Feb 22 2008

In Kenya, “Armed groups are still mobilising on both sides.”

Category: Uncategorized<ADMINNICENAME> @ 6:22 PM

The news from Nairobi is promising. The two sides in Africa’s most urgent political dispute are talking, and Kofi Annan — the chief mediator — claims to see “light at the end of the tunnel.” Some kind of power-sharing agreement is being discussed, hopefully one that gives Odinga and his followers real power in a national government whose nominal leader, Kabaki, has lost virtually all of his internatiional standing because of the post-election violence in Kenya.

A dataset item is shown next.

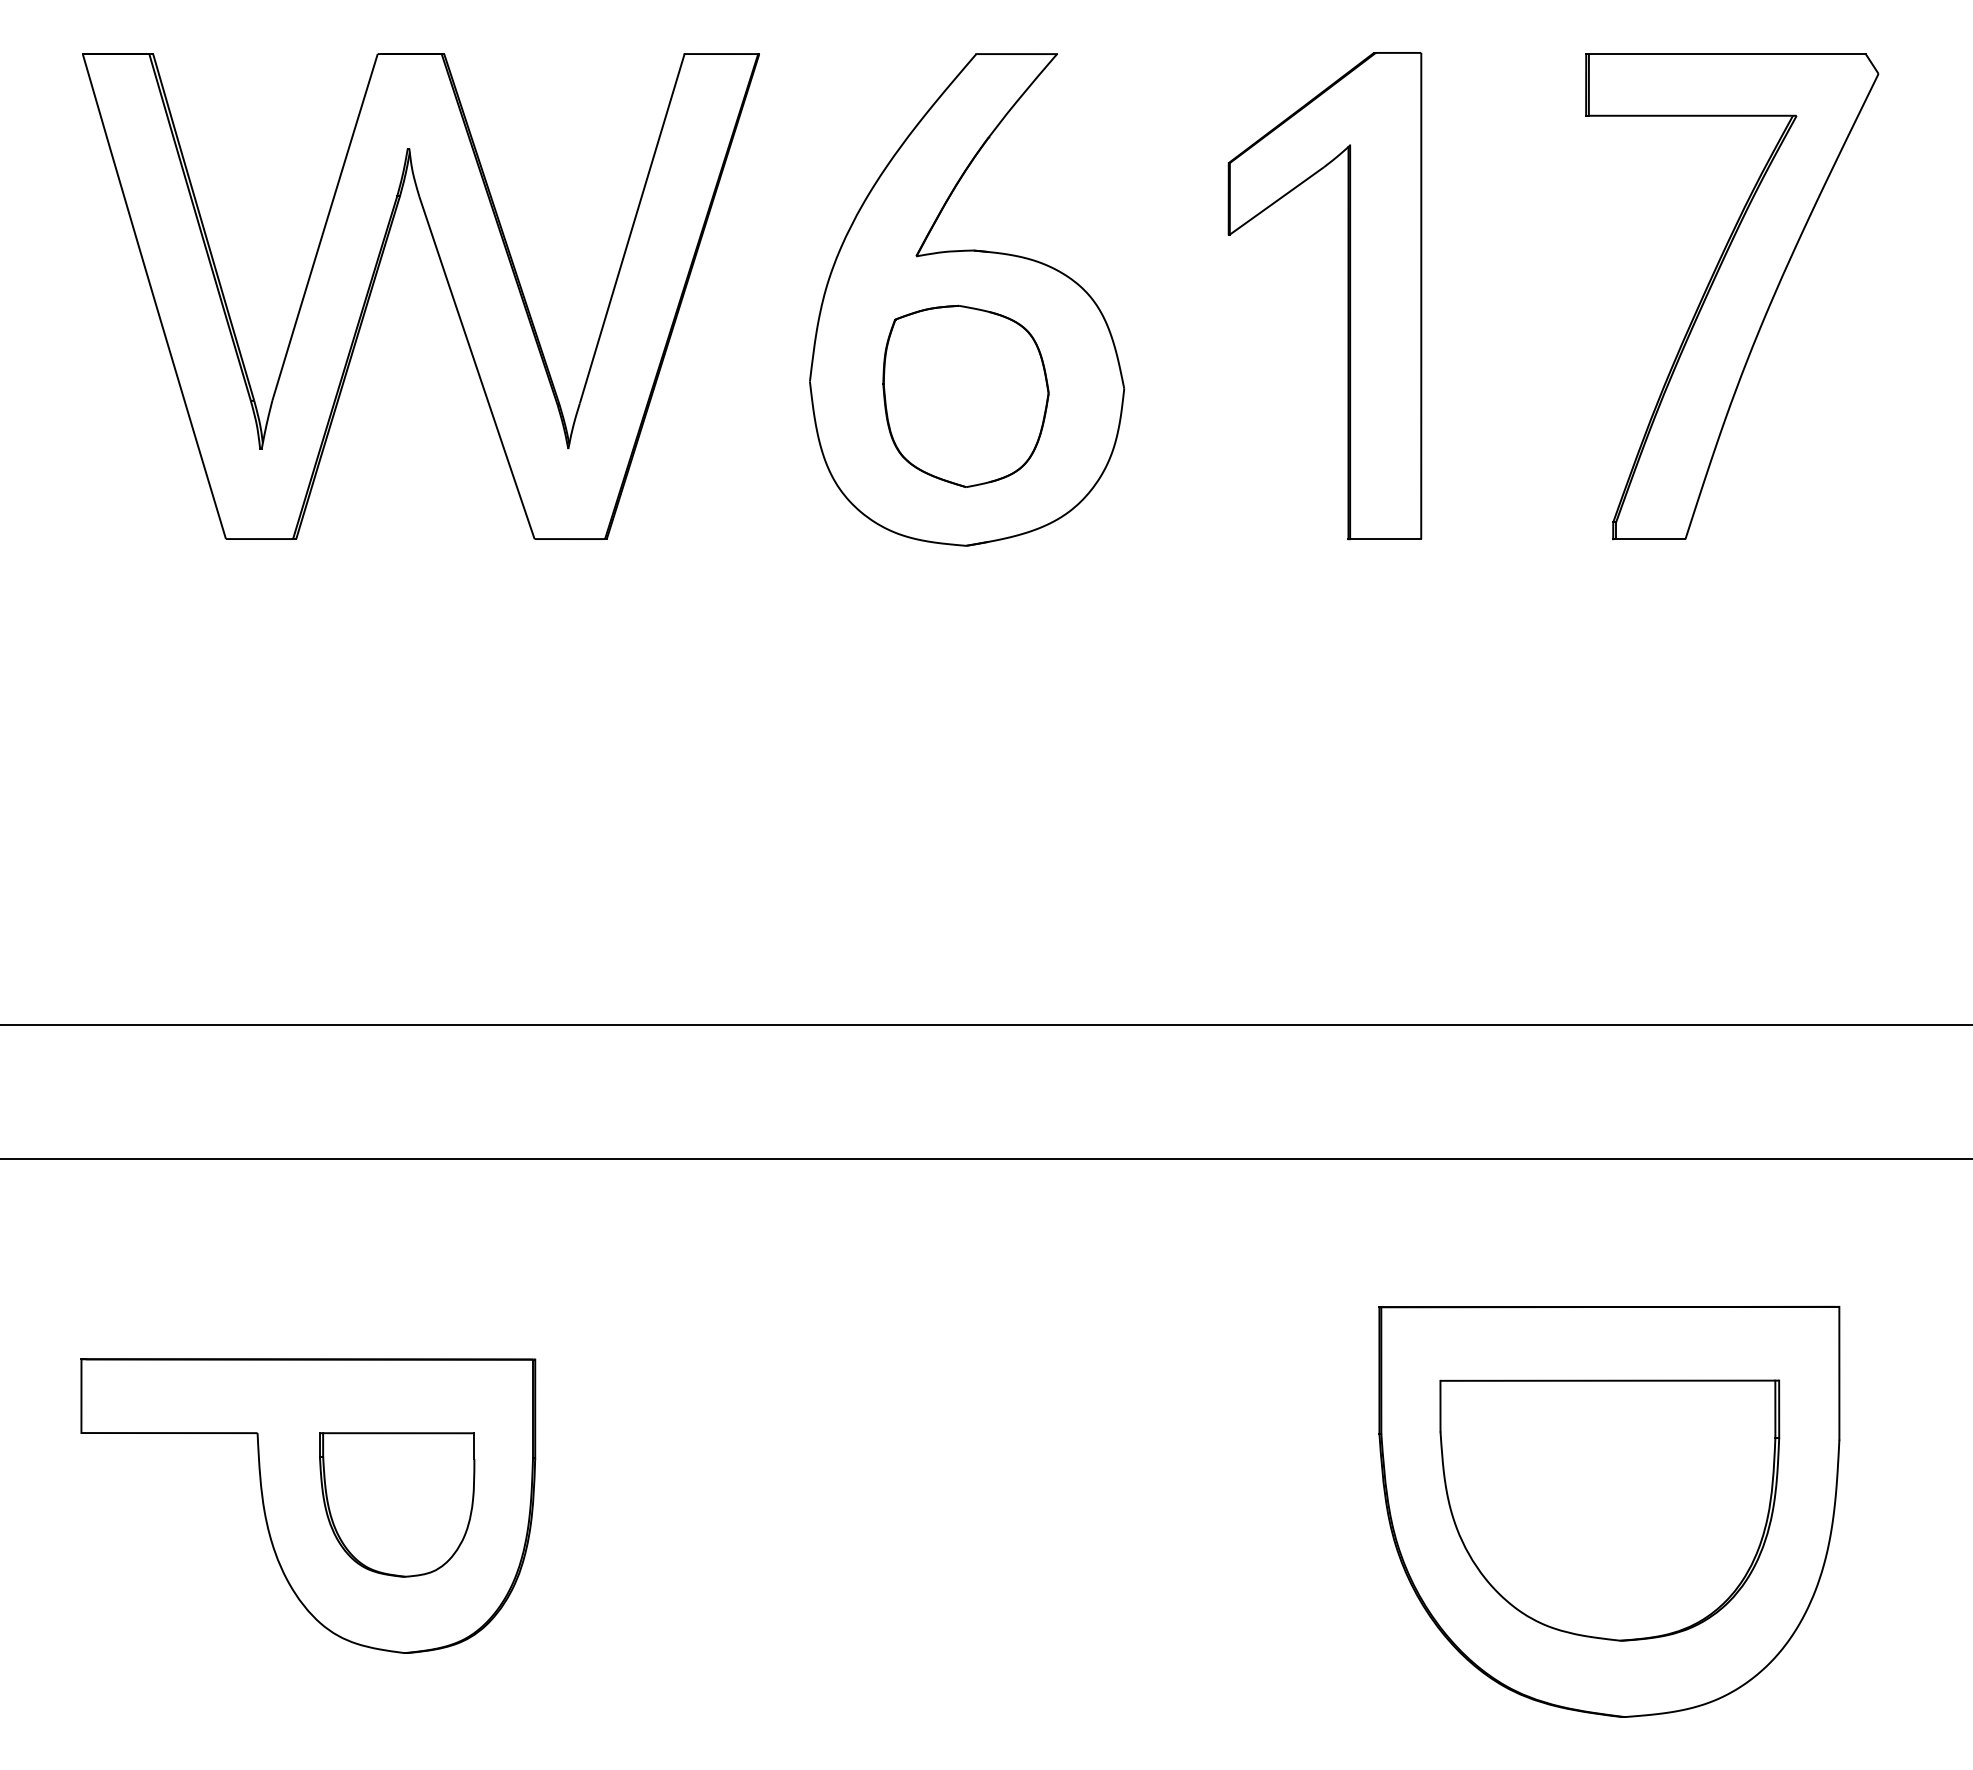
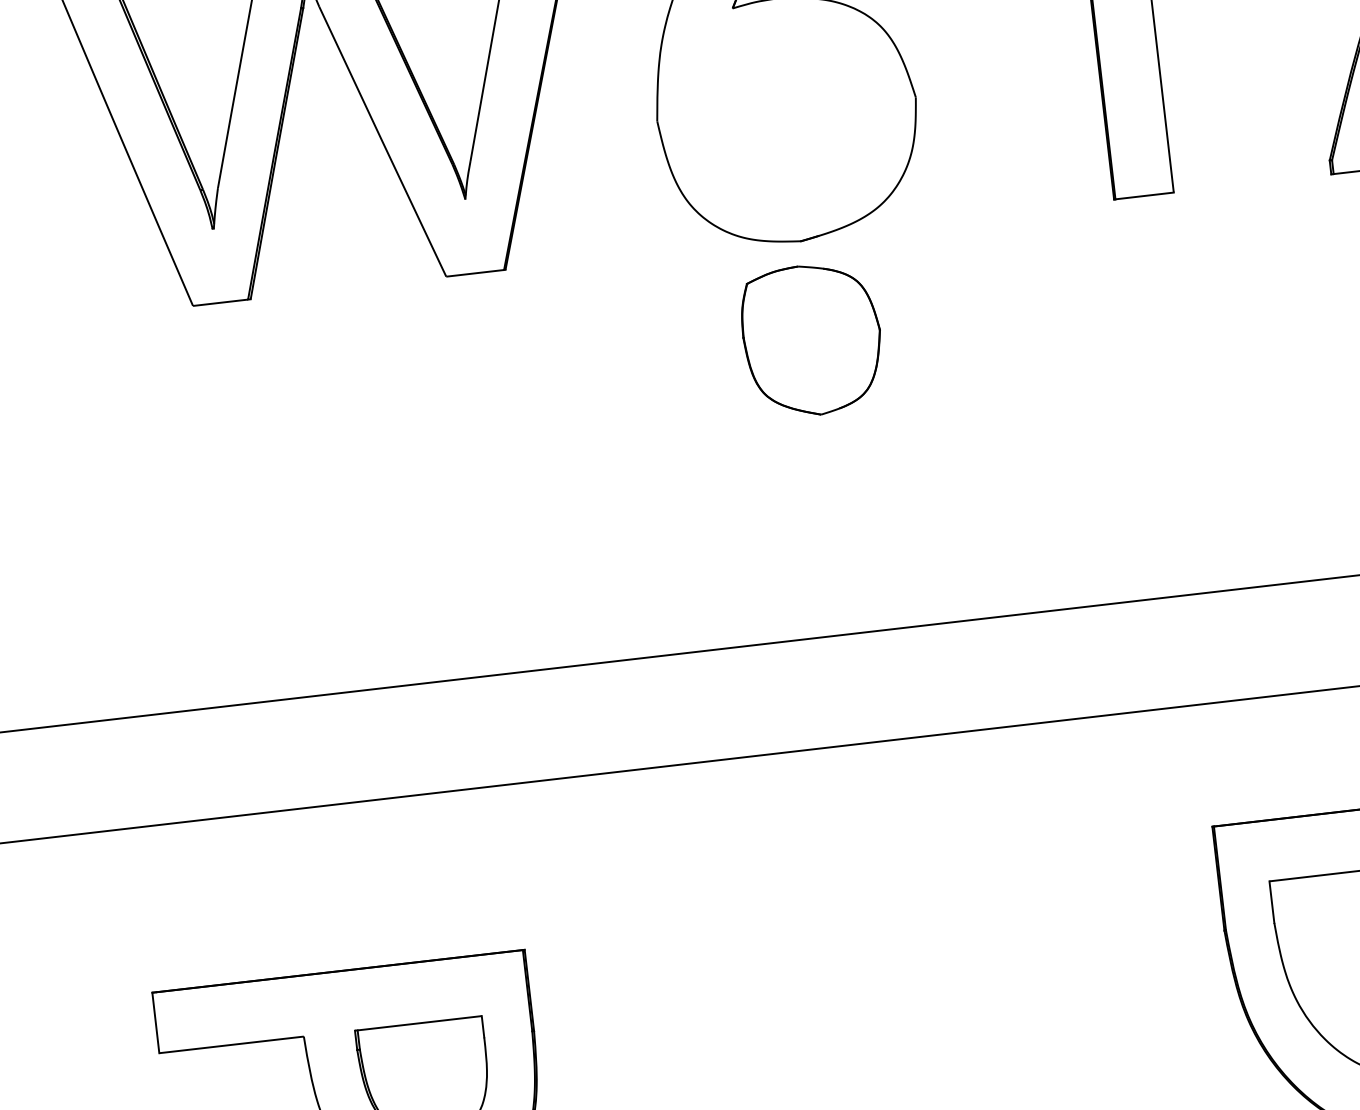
part: (965, 395) -> (811, 339), moved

That violence could well erupt again, if a political settlement is not reached soon. The International Crisis Group, in a new report on Kenya, finds “armed groups are still mobilising on both sides.” As we have seen in Nigeria, which is to West Africa’s economy what Kenya is to East Africa’s, once groups arm the restoration of order becomes exceedingly difficult not the least because men with guns decide it is more profitable to use them than to give them up.

The ICG, a respected analyst of crises around the world, concludes that “international pressure” remains critical to achieving a workable compromise in Kenya. Part of the compromise includes rewritting Kenya’s constitution to spread power more evenly through levels of government — and reduce some of the “winner take all” ramifications of electoral victory in the country. These structural changes are crucial because, even if Kibaki and the dominant Kikuyi tribe manage to hold onto power for another presidential term, ultimately the Kikuyi will lose a national election and become subject to the same logic that the Luo today rebel against. Until “all or nothing” outcomes are avoided, no one is safe in Kenya or at least not for very long.

International observers routinely call for outside pressure to solve domestic disputes, and sometimes they are correct. Kenya is not one of those cases. Kenyans both inside and outside of the country hold the key to a sustainable negotiated settlement. Without an urgent drive for national unity on the part of Kenyans home and away, international pressure may yield only short-term fixes.